Data for the task:
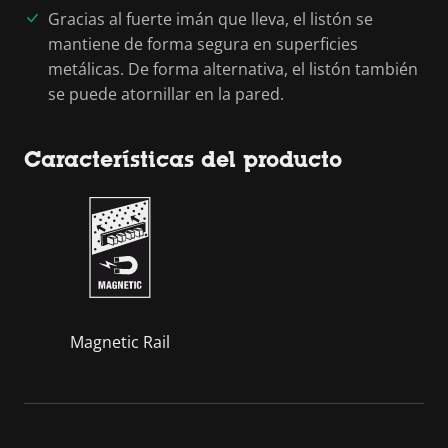
Gracias al fuerte imán que lleva, el listón se
mantiene de forma segura en superficies
metálicas. De forma alternativa, el listón también
se puede atornillar en la pared.
Características del producto
Magnetic Rail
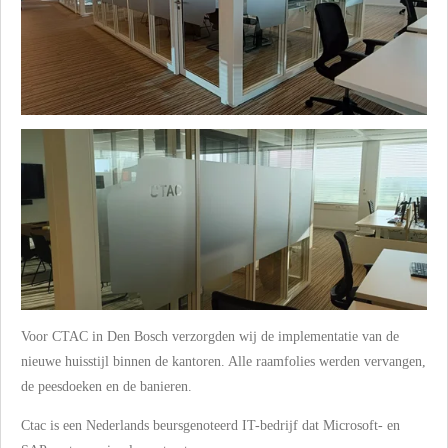
Voor CTAC in Den Bosch verzorgden wij de implementatie van de
nieuwe huisstijl binnen de kantoren. Alle raamfolies werden vervangen,
de peesdoeken en de banieren.
Ctac is een Nederlands beursgenoteerd IT-bedrijf dat Microsoft- en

Job:
Output all of the data above exactly; no pictures should appear.

Expected answer:
Gracias al fuerte imán que lleva, el listón se
mantiene de forma segura en superficies
metálicas. De forma alternativa, el listón también
se puede atornillar en la pared.
Características del producto
Magnetic Rail
Voor CTAC in Den Bosch verzorgden wij de implementatie van de
nieuwe huisstijl binnen de kantoren. Alle raamfolies werden vervangen,
de peesdoeken en de banieren.
Ctac is een Nederlands beursgenoteerd IT-bedrijf dat Microsoft- en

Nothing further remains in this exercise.